Spodumene is a lithium aluminum silicate and a member of the monoclinic pyroxene group, similar to jadeite. Its name means ashen because this mineral is often grayish white or ash gray. In the past, spodumene was also called triphane, a word of Greek derivation meaning three aspects, due to its clear trichoism. Spodumene was discovered in 1877 in Brazil. At that time, the only gem quality spodumene was yellow green in color, and it was sold as chrysoberyl. Two years later, hiddenite, a green variation of spodumene (colored by chromium) was discovered in North Carolina, and a lilac/ pink variation (colored by manganese) named kunzite, was discovered in Connecticut. These two stones were then recognized as the pink and green varieties of spodumene. Green hiddenite is named after W. E. Hidden, a superintendent at the mining company in North Carolina who discovered the stone in 1879. Lilac-pink kunzite is named after the American gemologist G. F. Kunz, who first described it in 1902, when gem quality kunzite was discovered in California. Kunzite and hiddenite are also known to be found in Madagascar and Myanmar, where rare blue spodumene has also been found.
Kunzite and hiddenite are very popular with collectors, although perfect cleavage makes them fragile gemstones. Spodumene is a gemstone relatively new to widespread jewelry use. The most popular varieties of the stone are kunzite and hiddonite. Care must be taken when wearing spodumene as it can break easily if it receives a sharp blow from certain directions. For this reason, the stone isn’t recommended for rings unless it’s set in a protective mounting. Aside from its fragility, spodumene is a great choice for dramatic, contemporary jewelry as its low cost makes it a good choice for large stones. Be aware however, that it can be confused with and sold as the much more expensive topaz, tourmaline, or beryl. It can also be mistaken for synthetic corundum or spinel.

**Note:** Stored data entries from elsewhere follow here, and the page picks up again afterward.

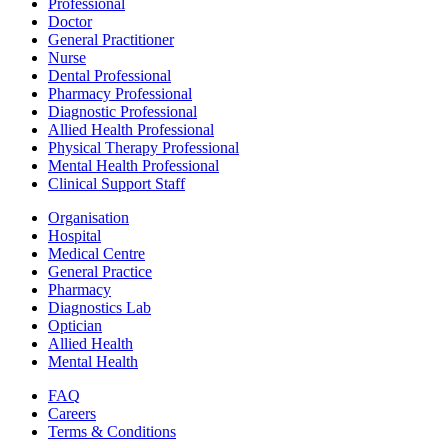
Professional
Doctor
General Practitioner
Nurse
Dental Professional
Pharmacy Professional
Diagnostic Professional
Allied Health Professional
Physical Therapy Professional
Mental Health Professional
Clinical Support Staff
Organisation
Hospital
Medical Centre
General Practice
Pharmacy
Diagnostics Lab
Optician
Allied Health
Mental Health
FAQ
Careers
Terms & Conditions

Spodumene frequently occurs as long, large, unevenly terminated, flat sided crystals, often with longitudinal striations. Some of these crystals are among the largest in the mineral world. Crystals a few meters in length, weighing over a ton, have even been found. Most often, crystals are a faintly green, nontransparent whitish gray- hence the name which refers to ash. Violet pink, bright green, yellow green, or yellow specimens are much less common and transparent crystals of these are used as gems. Transparent crystals have vitreous luster and marked pleochroism. The semi-opaque crystals look almost pearly and have easy prismatic cleavage. Kunzite is a beautiful brilliant stone, which occurs in lilac, pink and violet shades. Kunzite is distinctly pleochroic- when the gem is turned; different shades of pink and violet are displayed. The pink color may fade with time, or with exposure to light and heat, but some material is irradiated to intensify it. Because of its sensitivity to light, the stone has been become known as an evening stone. Kunzite is a hard stone, but is nonetheless brittle and difficult to cut. Hiddenite is a more rare variety of spodumene that comes in light green or yellow green varieties. Emerald green varieties are sometimes found, but are very scarce. As with kunzite, it is hard but brittle, so care must be taken when wearing this stone. It is also strongly pleochroic, like kunzite, showing green, bluish green, and yellowish green when viewed from different directions. Its color will also fade with exposure to heat. Spodumene has a hardness of 7, and a vitreous luster. It occurs in a wide range of colors, all pale, but very clear and brilliant.
Spodumene is a typical mineral of pegmatite’s, particularly those rich in lithium. It is found in the United Kingdom, Sweden, Brazil, Madagascar, Myanmar, Canada, the former USSR, Mexico, and the United States, in South Dakota, Connecticut, New Mexico and Massachusetts. To properly take care of your spodumene, avoid exposure to any sort of acids, heat, ultrasonic cleaners, and rough handling.